- _PARTS OF THE EXERCISE_:
(a) Decide whether each statement agrees with the Credem results excerpt, answering yes or no and quoting the deciding words: (i) The bank's NPL ratio is 1.6%. (ii) Normalized net profit for the first half was EUR 372 million. (iii) Direct funding rose 2.6%.
(b) Using the Credem results excerpt, answer each question briefly:
(i) Whom did the speaker take over from?
(ii) What is the CET1 ratio?
(iii) What is the annualized ROTE?

In addition to that, of course, there were tariffs adding to the pre-existing political tensions. Unfortunately, even within Credem, we have recently experienced a tragic event and the passing of Angelo Campani, a highly valuable human being, a professional who had vision and high competence in guiding our bank over the last few years. I took over from him, and I have a deep sense of responsibility in doing so, and I do confirm that we will provide consistency when it comes to the group growth pathway ahead. More specifically, our team has been particularly responsive and capable in hard times to produce excellent results, just like the ones I'm about to disclose to you. Let's move on to page two in the presentation.
In H1, in the first half of 2025, where we confirm our strengths, we close the first six months with a net profit of almost EUR 372 million. EUR 278 million normalized net profit, net of the capital gains stemming from selling the merchant acquiring and retaining high profitability, even though normalized is still a double-digit profitability. It's translated in an annualized ROTE of 15.4% and an ROE always annualized of 13.6%. Asset quality is at the top of the banking system, not just in Italy, but also in Europe, with an NPL ratio of 1.6% and a net value for that ratio, net NPL ratio, equal to 0.7%. Our capitalization level is very high, our capital soundness is good, and that enables us to face confidently our growth path. Our CET1 ratio lands at 15.83% with a buffer in excess of 740 basis points.
The requirement also includes the SIRB, the systemic risk buffer component that is coming to force as of June 30. Let's have a look at the size of the results. We are on page three of the presentation. We are very determined in unfolding our strategy, generating overperformance, strong overperformance vis-à-vis the rest of the banking system. That reconfirms our ability in the execution field, regardless of economic cycle. Loans are up, year-on-year are up 0.3% versus a system growth, a banking system growth, which is 0.5%. Direct funding went up 2.6%, more than 1.6 percentage points higher than the average system, Italian banking system average. Our net production level was very meaningful, landing at EUR 1.5 billion, almost entirely driven by new net inflows, both in AUM and insurance.

- _STORED DATA_:
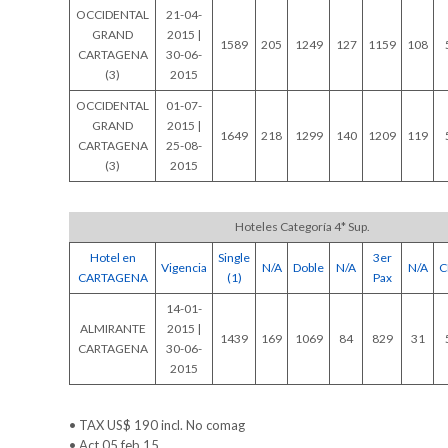
OCCIDENTAL
21-04-
GRAND
2015 |
1589
205
1249
127
1159
108
CARTAGENA
30-06-
(3)
2015
OCCIDENTAL
01-07-
GRAND
2015 |
1649
218
1299
140
1209
119
CARTAGENA
25-08-
(3)
2015
Hoteles Categoría 4* Sup.
Hotel en
Single
3er
Vigencia
N/A
Doble
N/A
N/A
C
CARTAGENA
(1)
Pax
14-01-
ALMIRANTE
2015 |
1439
169
1069
84
829
31
CARTAGENA
30-06-
2015
• TAX US$ 190 incl. No comag
• Act 05 feb 15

- _ACTIVITY ANSWERS_:
(a)
(i) Yes: "with an NPL ratio of 1.6%"
(ii) No: "EUR 278 million normalized net profit"
(iii) Yes: "Direct funding went up 2.6%"

(b)
(i) Angelo Campani
(ii) 15.83%
(iii) 15.4%